Drama nach dem Drama: Flugschreiber und das Cockpit-Tonband werden nicht sichergestellt
- Das Drama nach dem Drama: Der knapp zehnminütige Albtraum hat zunächst keine Folgen. Flugschreiber und das Cockpit-Tonband werden nicht sichergestellt, obwohl die Techniker die Gase, die die Maschine nach dem Abstellen warten, noch 15 Minuten lang feststellen und dies auf ins Cockpit geleitete Ausdünstungen der Enteisungsmittel zurückführen.
- 23.32 Uhr. Das Landesamt für Polizeiliche Dienste in Duisburg meldet per Fax an das BFU, dass der Airbus mit „Rauch im Cockpit“ gelandet sei, bei den Piloten gebe es den Verdacht auf Rauchgasintox (Vergiftung). Germanwings meldet den Vorfall erst am nächsten Tag auf einem Online-Formular. Der Wortlaut ist als Stellungnahme des Flugkapitäns überschrieben. Zwar ist von „starkem Unwohlsein“ des Kopiloten die Rede, aber viele Details des Vorfalls fehlen. Schließlich heißt es sogar: „Die Landung erfolgte ohne nennenswerte Vorkommnisse“. Auch Germanwings meldet, die Geruchsentwicklung sei auf die Enteisungsflüssigkeit zurückzuführen.
- Erst ein Jahr später, so schreibt die Unfalluntersuchung, seien ihr „weitere Informationen“ zugekommen. Sie habe dann die in solchen Fällen gesetzlich vorgeschriebene Untersuchung einleiten können. So erfahren die Experten auch davon, dass bei den Piloten der Sauerstoffgehalt im Blut während des Landeanflugs und danach extrem niedrig lag – konkret bei unter 80 Prozent. Die Besatzung des Rettungswagens hatte das festgestellt. Eine genauere „Blutanalyse wurde nicht durchgeführt“. Nach einem späteren Arztbesuch wird einer der beiden Flugzeugführer für sechs Monate dienstunfähig geschrieben.

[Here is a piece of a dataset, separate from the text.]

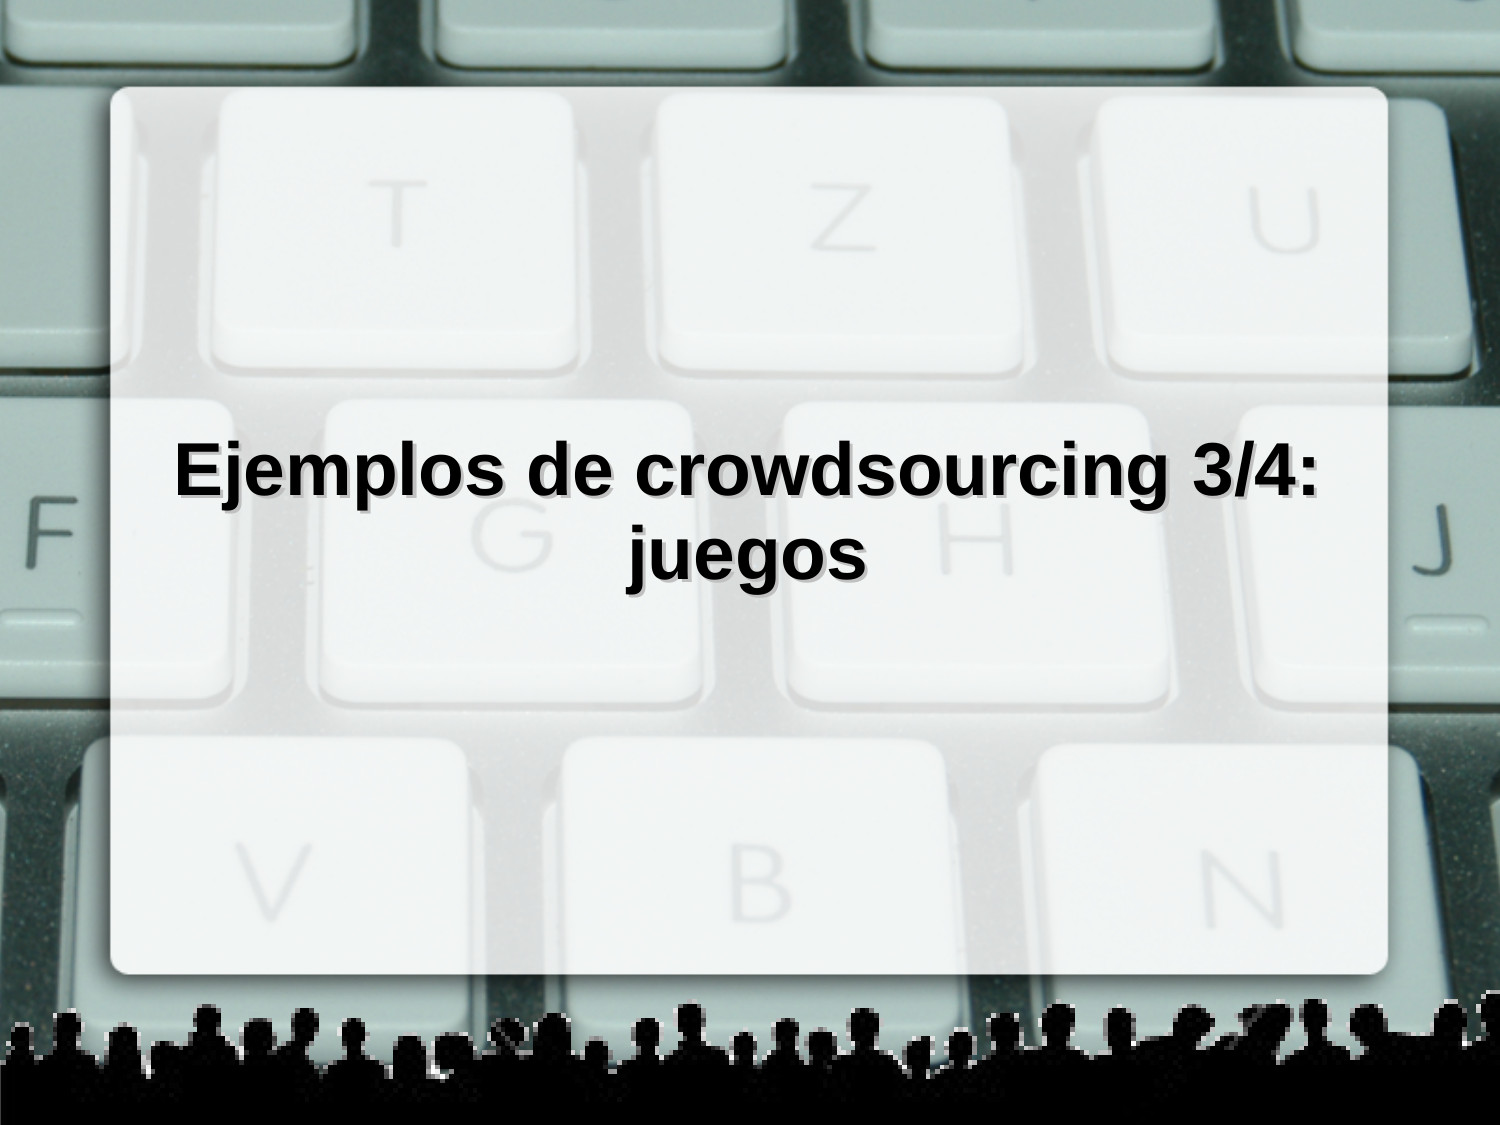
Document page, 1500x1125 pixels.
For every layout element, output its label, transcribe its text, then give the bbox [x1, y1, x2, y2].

Es ist nicht ausgeschlossen, dass der Vorfall im Dezember 2010 politische Folgen hat. In der Anhörung, die im November 2011 im Bundestag stattfand, fand die Forderung der Vereinigung Cockpit, wenigstens Sensoren in die Jets einzubauen, um Gasentwicklungen im Voraus zu entdecken, kein Gehör. Auch die Erwartung, dass Giftstoff-Filter eingebaut werden, wurde zurückgewiesen. Bislang seien die Fluggesellschaften einer umfassenden Untersuchung von Schadstoffen in der Innenluft von Flugzeugen aus dem Weg gegangen, hatte Cockpit-Sprecher Jörg Handwerg moniert. Airbus-Manager Andreas Bezold darauf: „Die Luft an Bord ist von einwandfreier Qualität“.